Andreas Ogrinz: Na ja, weil ich natürlich schauen muss, ob ich die richtigen Skills habe, oder ist das ein richtiges Skill-Set? Das heißt, die Gesamtheit an Skills, die ich brauche, um die Transformation zu bewältigen. Und wir wissen ja, dass die Chemie- und Pharmabranche zurzeit in einer Transformation steckt. In einer Krise, kann man auch sagen, wo wir auf der einen Seite mit dem Problem konfrontiert sind, dass wir durchaus zu viele Menschen in Beschäftigung haben. Die müssen zum Teil sogar bei Umstrukturierungen freigesetzt werden. Das ist nicht so schön. Gleichzeitig müssen wir aber neue Leute gewinnen von extern, aber auch von intern, damit wir die richtigen Kompetenzen für die Transformation haben und das Bild darüber zu haben, was wir brauchen und was wir nicht mehr brauchen. Das ist erst mal wichtig, was man dann damit macht. Das ist ein zweiter Schritt. Und was ich mit den Berufsbildern sagen wollte, Tobias, war gar nicht so sehr, dass ich dann nie mehr etwas ändern wird. Ich wollte nur sagen, diese Berufsbilder sind einfach intelligent gestrickt, die sind tragfähig und können ein paar Jahre sehr, sehr gut funktionieren. Aber kann schon sein, dass wir in fünf Jahren sagen na ja, Chemiker ist vielleicht doch veraltet und die müssen da noch mal ran.
Tobias Göpel: Ich nehme für mich einmal den Punkt mit, dass in der Transformation Unternehmen gefordert sind, eine gewisse Weiterbildung von Mitarbeitenden durchzuführen. Und da kann der Report dazu dienen, sich zu orientieren. In welche Richtung sollte das gehen? Ich hatte letztens auch einen Podcast mit dem Landesbeauftragten für Biotechnologie, Herrn Professor Thines, und er meinte, dass wir immer globaler werden. Ich bekomme mit, dass immer mehr Führungskräfte aus dem Ausland für uns gewonnen werden können. Dieser Future Skills Report könnte durchaus auch dazu dienen, eine gewisse Attraktivität herzustellen. Dass wir uns als Unternehmen aufbauen, dass Leute mit entsprechenden Skills sich dann wohlfühlen und sagen: Das ist ein guter Ort hier in Deutschland.

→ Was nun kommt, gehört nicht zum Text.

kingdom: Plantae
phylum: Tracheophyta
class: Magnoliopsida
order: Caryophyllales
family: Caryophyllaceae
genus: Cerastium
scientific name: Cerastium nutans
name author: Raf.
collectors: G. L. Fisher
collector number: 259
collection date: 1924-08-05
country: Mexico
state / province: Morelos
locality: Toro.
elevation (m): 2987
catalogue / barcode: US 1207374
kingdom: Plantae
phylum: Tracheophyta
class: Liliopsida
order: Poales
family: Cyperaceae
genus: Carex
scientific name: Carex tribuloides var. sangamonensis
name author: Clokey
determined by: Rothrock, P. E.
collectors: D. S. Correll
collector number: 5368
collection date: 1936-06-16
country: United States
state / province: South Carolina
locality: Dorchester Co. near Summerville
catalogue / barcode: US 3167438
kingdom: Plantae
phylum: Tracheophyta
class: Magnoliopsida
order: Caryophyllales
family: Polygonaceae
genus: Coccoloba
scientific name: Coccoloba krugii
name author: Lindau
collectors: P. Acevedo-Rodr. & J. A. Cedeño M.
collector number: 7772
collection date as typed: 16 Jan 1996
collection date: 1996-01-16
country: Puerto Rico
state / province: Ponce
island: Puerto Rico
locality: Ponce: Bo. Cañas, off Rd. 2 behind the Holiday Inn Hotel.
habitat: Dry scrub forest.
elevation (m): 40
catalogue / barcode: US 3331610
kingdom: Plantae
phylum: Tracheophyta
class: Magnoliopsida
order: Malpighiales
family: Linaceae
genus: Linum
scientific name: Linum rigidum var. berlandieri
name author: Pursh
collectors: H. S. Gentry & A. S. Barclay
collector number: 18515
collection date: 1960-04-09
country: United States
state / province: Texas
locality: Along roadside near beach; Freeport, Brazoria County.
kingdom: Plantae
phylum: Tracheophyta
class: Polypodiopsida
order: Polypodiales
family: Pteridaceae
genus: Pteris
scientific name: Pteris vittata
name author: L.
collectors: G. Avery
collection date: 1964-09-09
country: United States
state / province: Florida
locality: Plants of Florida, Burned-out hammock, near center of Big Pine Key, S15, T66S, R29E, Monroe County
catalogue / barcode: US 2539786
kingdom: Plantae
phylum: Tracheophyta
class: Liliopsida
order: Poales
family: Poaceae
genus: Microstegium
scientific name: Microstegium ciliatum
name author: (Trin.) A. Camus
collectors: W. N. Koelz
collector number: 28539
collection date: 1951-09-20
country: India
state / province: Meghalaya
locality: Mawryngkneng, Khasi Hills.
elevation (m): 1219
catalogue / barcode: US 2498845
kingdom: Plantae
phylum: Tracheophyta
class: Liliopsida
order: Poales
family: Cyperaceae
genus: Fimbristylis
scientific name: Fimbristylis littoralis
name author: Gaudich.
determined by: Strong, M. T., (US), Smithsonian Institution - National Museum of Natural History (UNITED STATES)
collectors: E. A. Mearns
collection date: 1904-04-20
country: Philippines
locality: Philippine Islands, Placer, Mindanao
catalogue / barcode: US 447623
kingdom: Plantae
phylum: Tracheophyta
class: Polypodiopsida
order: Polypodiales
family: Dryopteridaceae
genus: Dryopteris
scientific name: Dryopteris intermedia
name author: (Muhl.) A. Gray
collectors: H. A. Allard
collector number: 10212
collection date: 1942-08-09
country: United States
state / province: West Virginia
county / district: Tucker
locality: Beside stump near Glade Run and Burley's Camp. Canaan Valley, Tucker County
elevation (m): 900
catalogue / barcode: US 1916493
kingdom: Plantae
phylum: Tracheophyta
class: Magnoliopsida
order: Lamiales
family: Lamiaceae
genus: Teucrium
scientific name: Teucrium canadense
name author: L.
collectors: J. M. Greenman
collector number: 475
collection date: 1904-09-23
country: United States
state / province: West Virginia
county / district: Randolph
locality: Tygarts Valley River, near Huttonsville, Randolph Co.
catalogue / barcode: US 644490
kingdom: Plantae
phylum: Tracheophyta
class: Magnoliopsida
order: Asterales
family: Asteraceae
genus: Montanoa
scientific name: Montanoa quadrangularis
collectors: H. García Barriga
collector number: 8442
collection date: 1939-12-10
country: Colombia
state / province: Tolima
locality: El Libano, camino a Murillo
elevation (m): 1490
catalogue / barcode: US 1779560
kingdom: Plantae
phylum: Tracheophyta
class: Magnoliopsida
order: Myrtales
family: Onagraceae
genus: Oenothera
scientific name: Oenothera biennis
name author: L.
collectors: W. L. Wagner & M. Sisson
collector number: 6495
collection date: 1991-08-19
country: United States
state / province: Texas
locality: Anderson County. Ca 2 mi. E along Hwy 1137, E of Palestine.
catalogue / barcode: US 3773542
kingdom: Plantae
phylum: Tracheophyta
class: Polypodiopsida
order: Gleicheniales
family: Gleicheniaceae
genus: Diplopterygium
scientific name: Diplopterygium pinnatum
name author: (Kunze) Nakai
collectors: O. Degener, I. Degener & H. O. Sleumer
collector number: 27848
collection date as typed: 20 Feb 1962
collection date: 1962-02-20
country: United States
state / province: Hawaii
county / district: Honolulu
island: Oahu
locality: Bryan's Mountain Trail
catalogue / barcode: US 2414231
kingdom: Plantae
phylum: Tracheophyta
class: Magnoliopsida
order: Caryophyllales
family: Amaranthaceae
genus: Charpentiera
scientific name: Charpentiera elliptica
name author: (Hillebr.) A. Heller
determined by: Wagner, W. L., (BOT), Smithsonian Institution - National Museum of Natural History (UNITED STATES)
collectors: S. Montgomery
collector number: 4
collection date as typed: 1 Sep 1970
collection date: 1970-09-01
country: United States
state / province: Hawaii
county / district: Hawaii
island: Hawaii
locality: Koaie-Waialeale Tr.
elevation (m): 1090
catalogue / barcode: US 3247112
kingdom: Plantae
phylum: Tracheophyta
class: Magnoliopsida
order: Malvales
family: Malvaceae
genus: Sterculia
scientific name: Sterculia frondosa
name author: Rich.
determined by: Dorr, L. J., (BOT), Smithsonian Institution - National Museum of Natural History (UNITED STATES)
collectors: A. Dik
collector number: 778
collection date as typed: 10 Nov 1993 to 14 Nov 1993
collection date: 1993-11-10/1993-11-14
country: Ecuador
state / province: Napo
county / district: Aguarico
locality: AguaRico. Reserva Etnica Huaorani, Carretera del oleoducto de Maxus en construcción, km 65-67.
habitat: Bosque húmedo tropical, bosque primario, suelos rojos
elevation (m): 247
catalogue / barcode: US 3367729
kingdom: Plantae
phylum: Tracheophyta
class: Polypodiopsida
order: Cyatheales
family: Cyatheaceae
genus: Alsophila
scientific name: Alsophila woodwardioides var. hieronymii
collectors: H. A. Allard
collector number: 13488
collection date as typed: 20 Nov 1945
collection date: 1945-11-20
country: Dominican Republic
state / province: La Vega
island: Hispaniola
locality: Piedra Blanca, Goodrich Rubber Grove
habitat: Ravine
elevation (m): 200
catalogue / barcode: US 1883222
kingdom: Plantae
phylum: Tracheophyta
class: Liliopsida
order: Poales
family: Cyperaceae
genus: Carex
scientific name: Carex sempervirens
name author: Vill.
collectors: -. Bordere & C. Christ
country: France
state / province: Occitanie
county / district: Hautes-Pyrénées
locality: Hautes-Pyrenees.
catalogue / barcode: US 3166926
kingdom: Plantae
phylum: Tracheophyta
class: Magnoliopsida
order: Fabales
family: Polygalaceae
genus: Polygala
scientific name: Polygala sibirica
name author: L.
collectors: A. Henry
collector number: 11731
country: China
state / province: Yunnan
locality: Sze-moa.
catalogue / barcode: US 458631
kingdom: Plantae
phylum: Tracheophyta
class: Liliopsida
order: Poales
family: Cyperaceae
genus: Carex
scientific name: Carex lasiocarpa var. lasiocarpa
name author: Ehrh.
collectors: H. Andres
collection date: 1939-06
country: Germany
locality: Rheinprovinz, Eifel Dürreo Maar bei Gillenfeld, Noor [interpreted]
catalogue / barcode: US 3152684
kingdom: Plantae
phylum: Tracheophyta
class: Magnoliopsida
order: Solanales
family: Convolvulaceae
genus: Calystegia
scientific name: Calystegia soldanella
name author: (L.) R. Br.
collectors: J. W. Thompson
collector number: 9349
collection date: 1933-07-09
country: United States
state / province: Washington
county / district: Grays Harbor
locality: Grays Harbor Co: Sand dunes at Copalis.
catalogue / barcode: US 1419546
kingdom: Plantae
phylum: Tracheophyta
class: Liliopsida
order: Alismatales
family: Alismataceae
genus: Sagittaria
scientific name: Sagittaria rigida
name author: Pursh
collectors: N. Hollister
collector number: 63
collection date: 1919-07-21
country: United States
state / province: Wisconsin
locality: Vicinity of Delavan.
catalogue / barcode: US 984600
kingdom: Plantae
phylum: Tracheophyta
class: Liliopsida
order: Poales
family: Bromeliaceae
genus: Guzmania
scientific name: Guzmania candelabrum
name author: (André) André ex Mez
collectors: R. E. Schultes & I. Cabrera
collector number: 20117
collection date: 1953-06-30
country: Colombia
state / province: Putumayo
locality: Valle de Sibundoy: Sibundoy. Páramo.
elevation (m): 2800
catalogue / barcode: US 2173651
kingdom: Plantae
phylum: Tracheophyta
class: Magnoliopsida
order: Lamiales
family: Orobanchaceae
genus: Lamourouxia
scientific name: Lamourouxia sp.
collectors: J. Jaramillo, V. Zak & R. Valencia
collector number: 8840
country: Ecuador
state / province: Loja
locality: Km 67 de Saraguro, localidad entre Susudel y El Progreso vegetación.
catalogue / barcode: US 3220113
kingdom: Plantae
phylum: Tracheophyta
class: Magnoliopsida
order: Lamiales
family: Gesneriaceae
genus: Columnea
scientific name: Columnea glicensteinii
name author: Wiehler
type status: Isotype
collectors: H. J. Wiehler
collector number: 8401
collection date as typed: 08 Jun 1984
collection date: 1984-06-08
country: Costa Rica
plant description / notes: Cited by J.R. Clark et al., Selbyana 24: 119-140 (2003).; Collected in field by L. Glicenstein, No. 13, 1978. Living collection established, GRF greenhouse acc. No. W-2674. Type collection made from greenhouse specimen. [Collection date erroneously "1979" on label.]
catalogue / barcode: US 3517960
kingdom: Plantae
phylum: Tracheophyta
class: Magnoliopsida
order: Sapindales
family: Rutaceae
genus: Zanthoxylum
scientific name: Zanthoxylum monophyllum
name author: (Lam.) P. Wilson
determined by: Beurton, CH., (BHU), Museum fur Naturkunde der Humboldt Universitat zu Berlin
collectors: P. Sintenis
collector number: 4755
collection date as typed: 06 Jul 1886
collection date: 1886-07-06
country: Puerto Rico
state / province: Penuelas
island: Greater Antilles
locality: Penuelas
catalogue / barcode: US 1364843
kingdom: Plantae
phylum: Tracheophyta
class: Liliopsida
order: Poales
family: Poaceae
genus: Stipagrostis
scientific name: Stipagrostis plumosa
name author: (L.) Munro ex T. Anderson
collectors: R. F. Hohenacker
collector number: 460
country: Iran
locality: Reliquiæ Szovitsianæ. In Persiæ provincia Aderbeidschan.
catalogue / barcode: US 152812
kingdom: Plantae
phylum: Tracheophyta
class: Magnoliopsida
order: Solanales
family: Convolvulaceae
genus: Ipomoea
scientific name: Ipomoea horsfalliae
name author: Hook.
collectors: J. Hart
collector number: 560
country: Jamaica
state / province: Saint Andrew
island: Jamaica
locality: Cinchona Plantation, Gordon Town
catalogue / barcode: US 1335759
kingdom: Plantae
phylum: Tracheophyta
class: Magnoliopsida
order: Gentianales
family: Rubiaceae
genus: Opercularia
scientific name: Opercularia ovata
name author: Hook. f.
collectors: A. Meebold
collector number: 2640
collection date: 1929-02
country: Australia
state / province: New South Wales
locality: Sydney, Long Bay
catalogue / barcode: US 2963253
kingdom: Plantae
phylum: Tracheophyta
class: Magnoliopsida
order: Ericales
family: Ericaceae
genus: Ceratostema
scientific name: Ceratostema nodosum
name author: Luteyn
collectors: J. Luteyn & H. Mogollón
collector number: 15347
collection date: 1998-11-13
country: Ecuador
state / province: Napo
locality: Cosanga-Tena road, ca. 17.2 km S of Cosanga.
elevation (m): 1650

Andreas Ogrinz: Ich würde sagen, du liegst auf jeden Fall teilweise richtig, indem wir den Future Skills nutzen. Als Unternehmen können wir natürlich unsere Stellen so stricken, dass wir die richtigen Leute bekommen. Wir haben letztes Jahr als Arbeitgeberverband ein größeres Projekt gemacht zum Thema Transformation der Chemiebranche. Da kam raus, dass die Attraktivität an verschiedenen Faktoren hängt, auch am Image der Branche, zum Beispiel auch als potenzielle Arbeitgeber. Und da haben wir alle unisono gesagt, die Unternehmen, die Verbände: Da muss die Chemiebranche insgesamt ran. Gerade bei den Kompetenzen, die wir für die Transformation brauchen, wo es in Richtung Nachhaltigkeitsskills geht, da bräuchten wir eigentlich Leute, die erst mal nicht bei der Chemie anklopfen würden. Ja, es wurde gesagt, Fridays for Future ist eine Klientel, die wir viel stärker ansprechen möchten. Aber die schauen nicht auf uns. Das ist eine Überspitzung gewesen, aber es ist viel Wahrheit dran. Wir müssen viel mehr Leute ansprechen, die eigentlich erst mal nicht nach uns schauen. Das ist eine schwere Aufgabe. Da ist der Future Skills Report ein Baustein, um das zu lösen.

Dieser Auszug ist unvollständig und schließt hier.